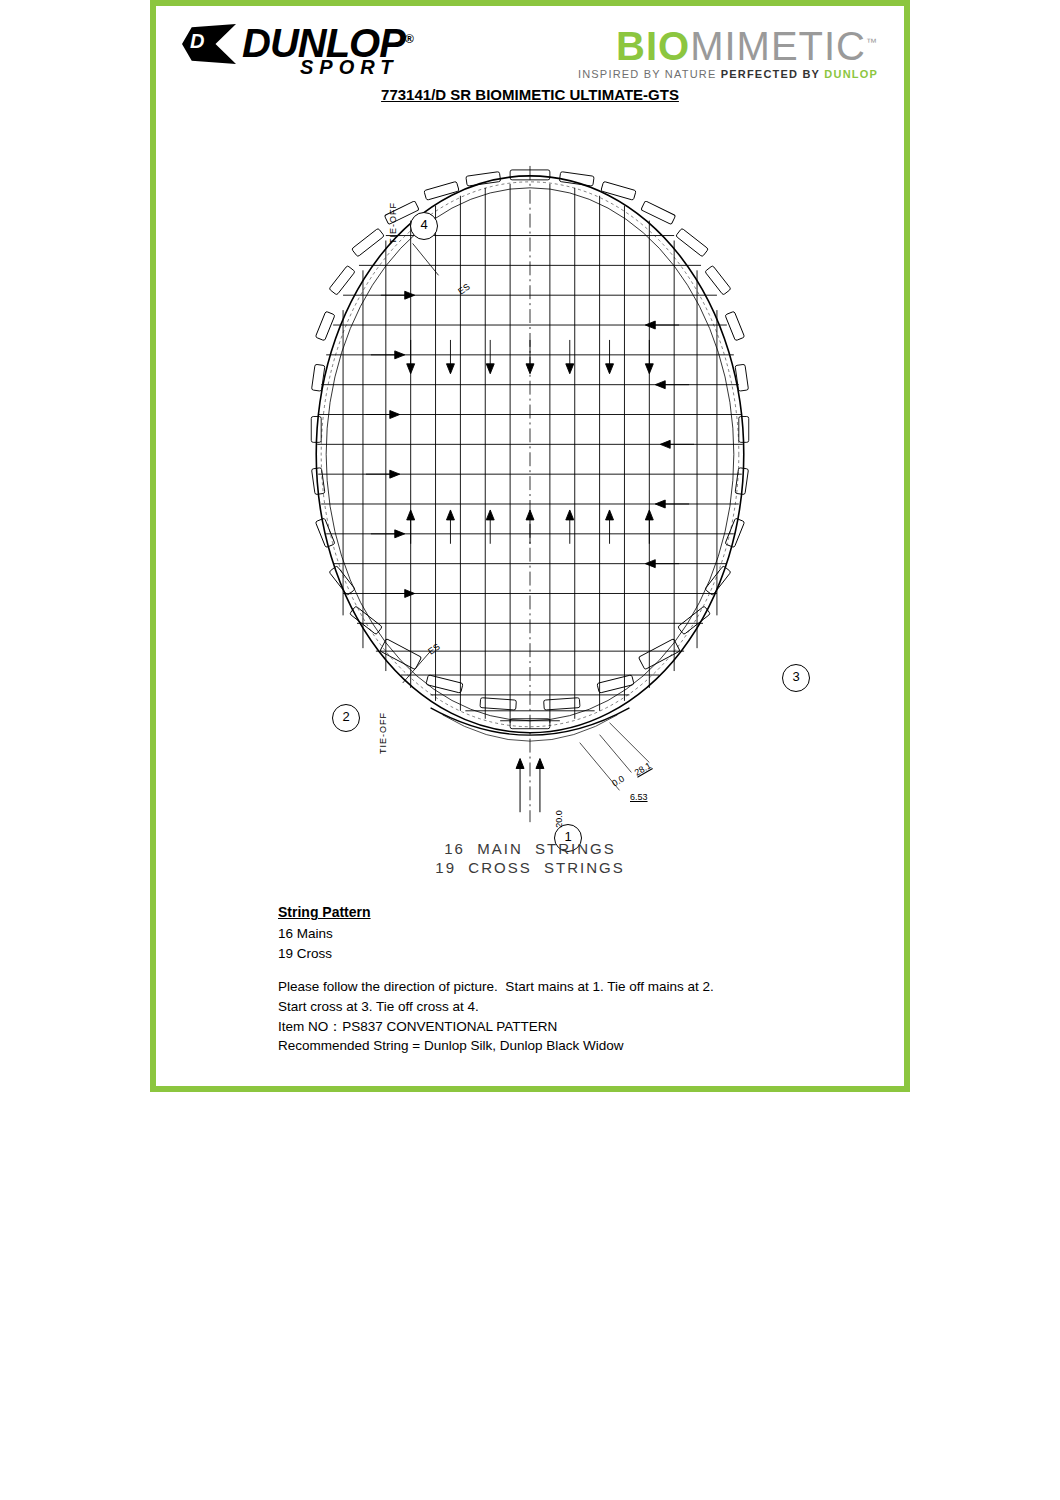DUNLOP®
SPORT
BIO MIMETIC™
INSPIRED BY NATURE PERFECTED BY DUNLOP
773141/D SR BIOMIMETIC ULTIMATE-GTS
1
2
3
4
TIE-OFF
TIE-OFF
ES
ES
28.1
0.0
6.53
20.0
16 MAIN STRINGS
19 CROSS STRINGS
String Pattern
16 Mains
19 Cross
Please follow the direction of picture. Start mains at 1. Tie off mains at 2.
Start cross at 3. Tie off cross at 4.
Item NO：PS837 CONVENTIONAL PATTERN
Recommended String = Dunlop Silk, Dunlop Black Widow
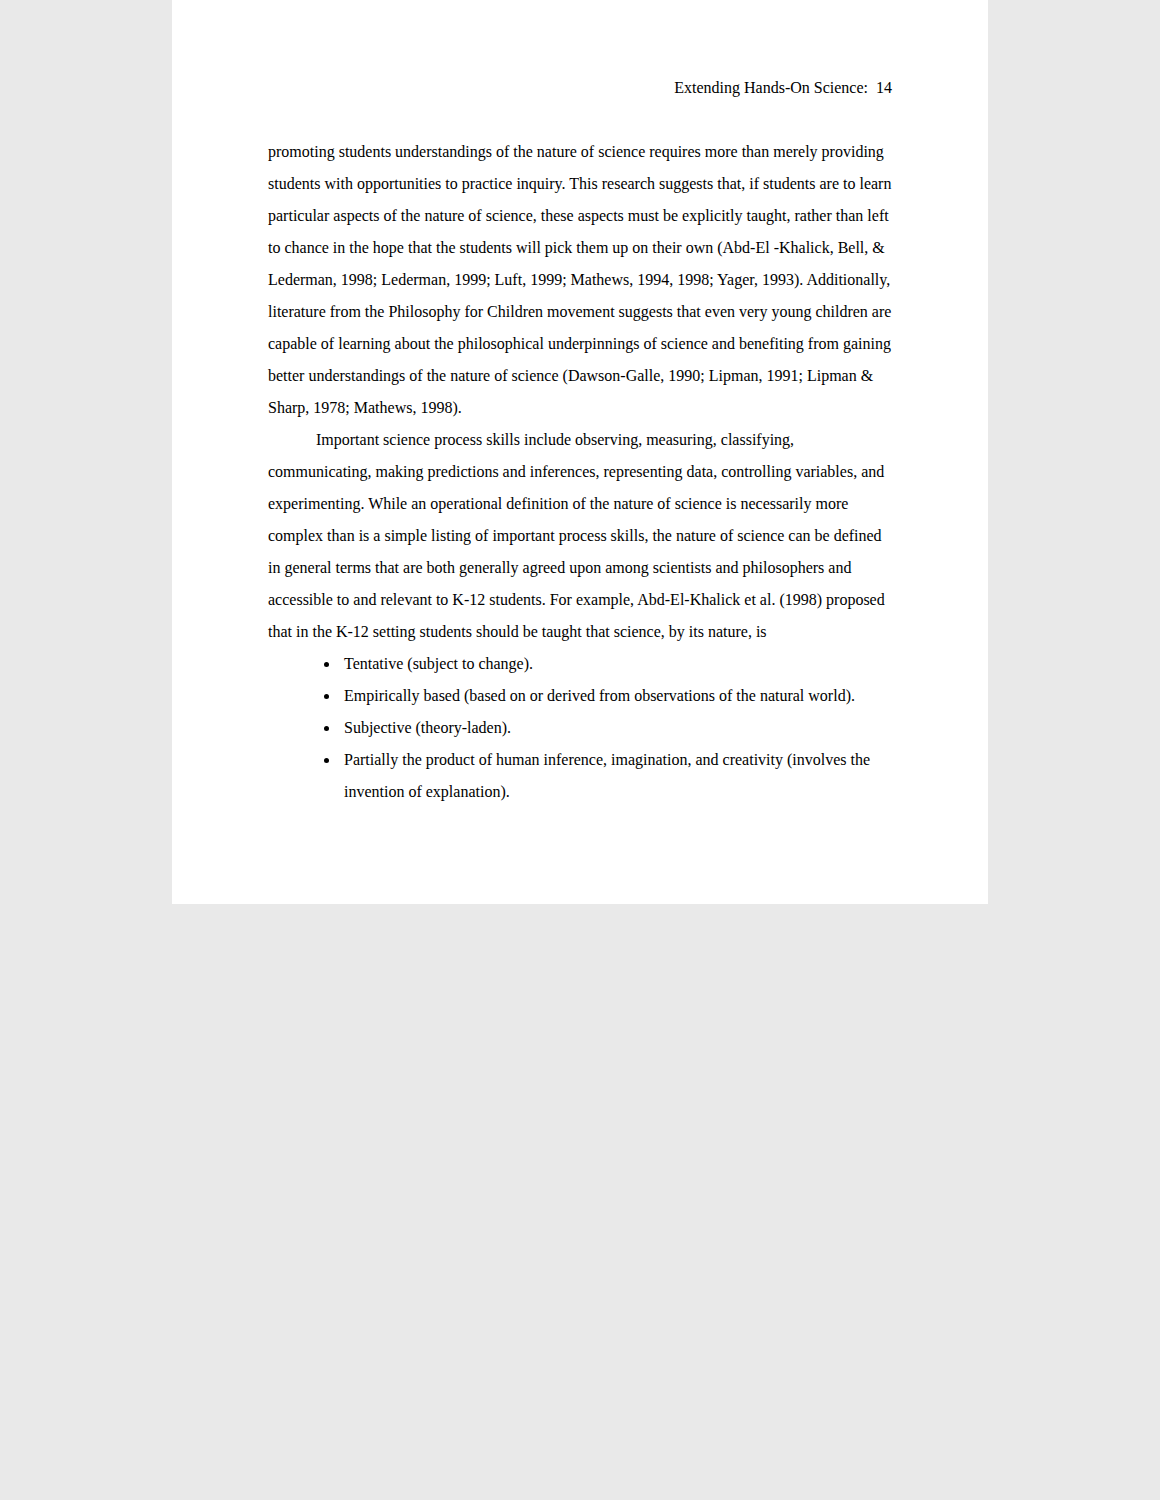Extending Hands-On Science: 14
promoting students understandings of the nature of science requires more than merely providing students with opportunities to practice inquiry. This research suggests that, if students are to learn particular aspects of the nature of science, these aspects must be explicitly taught, rather than left to chance in the hope that the students will pick them up on their own (Abd-El -Khalick, Bell, & Lederman, 1998; Lederman, 1999; Luft, 1999; Mathews, 1994, 1998; Yager, 1993). Additionally, literature from the Philosophy for Children movement suggests that even very young children are capable of learning about the philosophical underpinnings of science and benefiting from gaining better understandings of the nature of science (Dawson-Galle, 1990; Lipman, 1991; Lipman & Sharp, 1978; Mathews, 1998).
Important science process skills include observing, measuring, classifying, communicating, making predictions and inferences, representing data, controlling variables, and experimenting. While an operational definition of the nature of science is necessarily more complex than is a simple listing of important process skills, the nature of science can be defined in general terms that are both generally agreed upon among scientists and philosophers and accessible to and relevant to K-12 students. For example, Abd-El-Khalick et al. (1998) proposed that in the K-12 setting students should be taught that science, by its nature, is
Tentative (subject to change).
Empirically based (based on or derived from observations of the natural world).
Subjective (theory-laden).
Partially the product of human inference, imagination, and creativity (involves the invention of explanation).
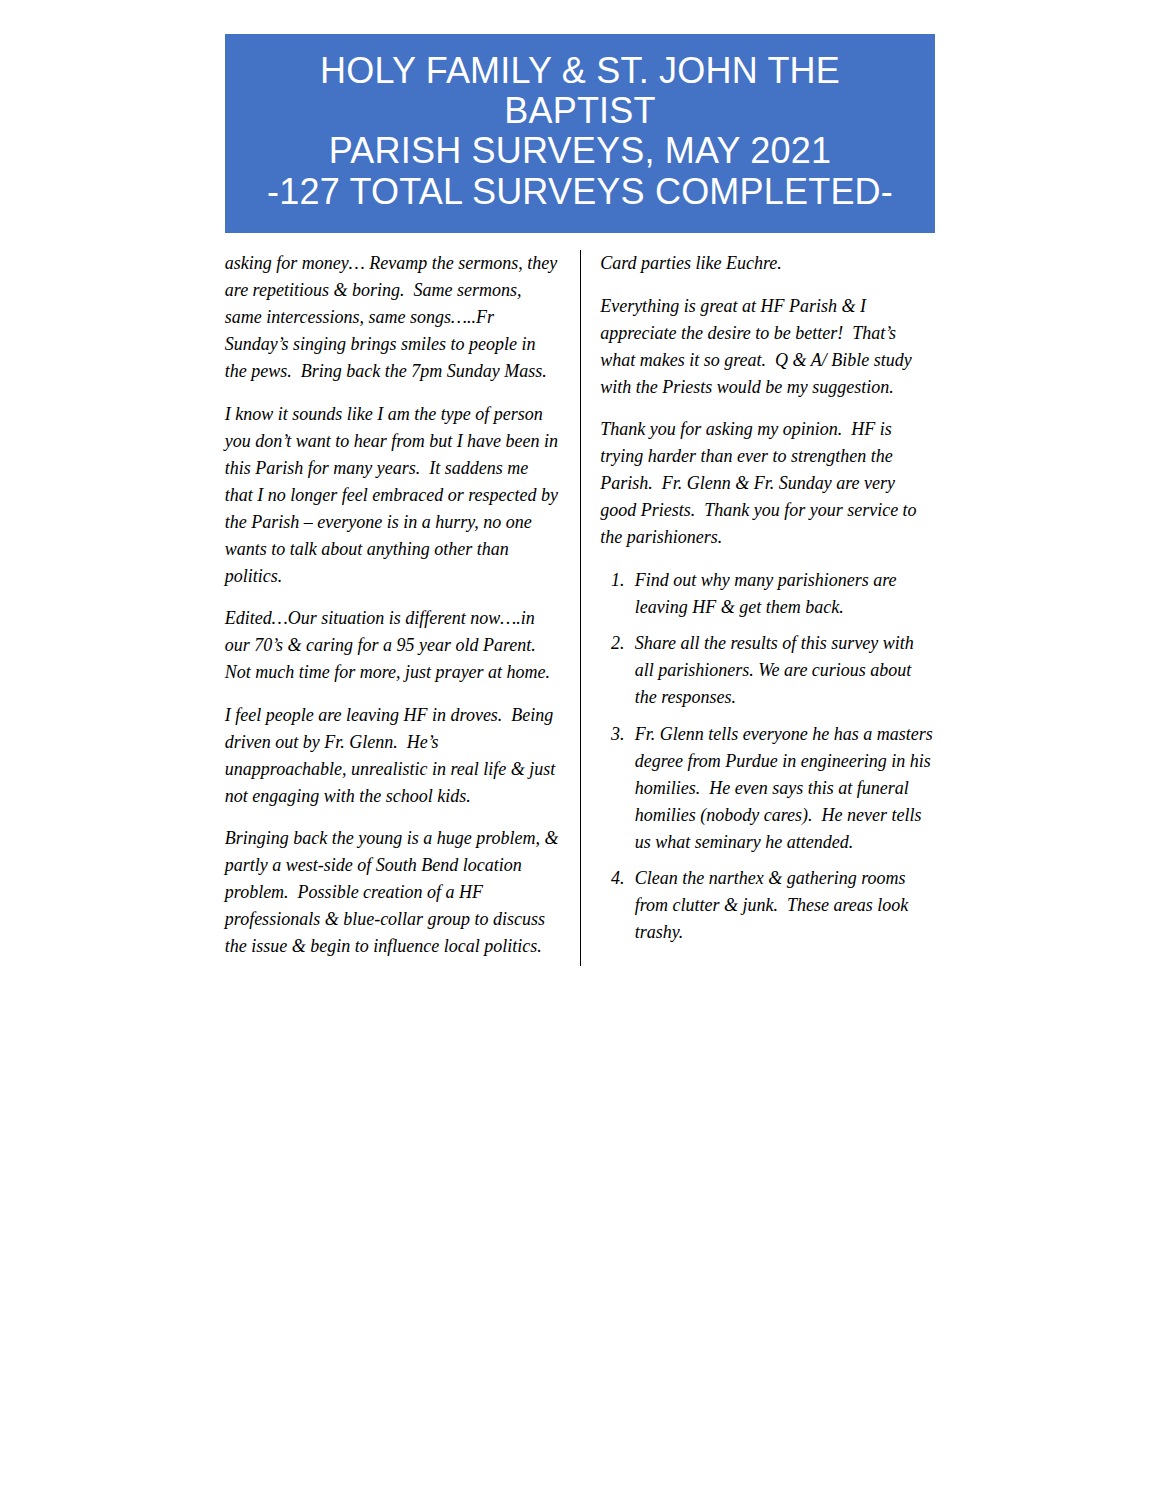HOLY FAMILY & ST. JOHN THE BAPTIST
PARISH SURVEYS, MAY 2021
-127 TOTAL SURVEYS COMPLETED-
asking for money… Revamp the sermons, they are repetitious & boring. Same sermons, same intercessions, same songs…..Fr Sunday’s singing brings smiles to people in the pews. Bring back the 7pm Sunday Mass.
I know it sounds like I am the type of person you don’t want to hear from but I have been in this Parish for many years. It saddens me that I no longer feel embraced or respected by the Parish – everyone is in a hurry, no one wants to talk about anything other than politics.
Edited…Our situation is different now….in our 70’s & caring for a 95 year old Parent. Not much time for more, just prayer at home.
I feel people are leaving HF in droves. Being driven out by Fr. Glenn. He’s unapproachable, unrealistic in real life & just not engaging with the school kids.
Bringing back the young is a huge problem, & partly a west-side of South Bend location problem. Possible creation of a HF professionals & blue-collar group to discuss the issue & begin to influence local politics.
Card parties like Euchre.
Everything is great at HF Parish & I appreciate the desire to be better! That’s what makes it so great. Q & A/ Bible study with the Priests would be my suggestion.
Thank you for asking my opinion. HF is trying harder than ever to strengthen the Parish. Fr. Glenn & Fr. Sunday are very good Priests. Thank you for your service to the parishioners.
Find out why many parishioners are leaving HF & get them back.
Share all the results of this survey with all parishioners. We are curious about the responses.
Fr. Glenn tells everyone he has a masters degree from Purdue in engineering in his homilies. He even says this at funeral homilies (nobody cares). He never tells us what seminary he attended.
Clean the narthex & gathering rooms from clutter & junk. These areas look trashy.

------------------------------

Would you show every line in the data above that contains the string "SURVEYS"?

PARISH SURVEYS, MAY 2021
-127 TOTAL SURVEYS COMPLETED-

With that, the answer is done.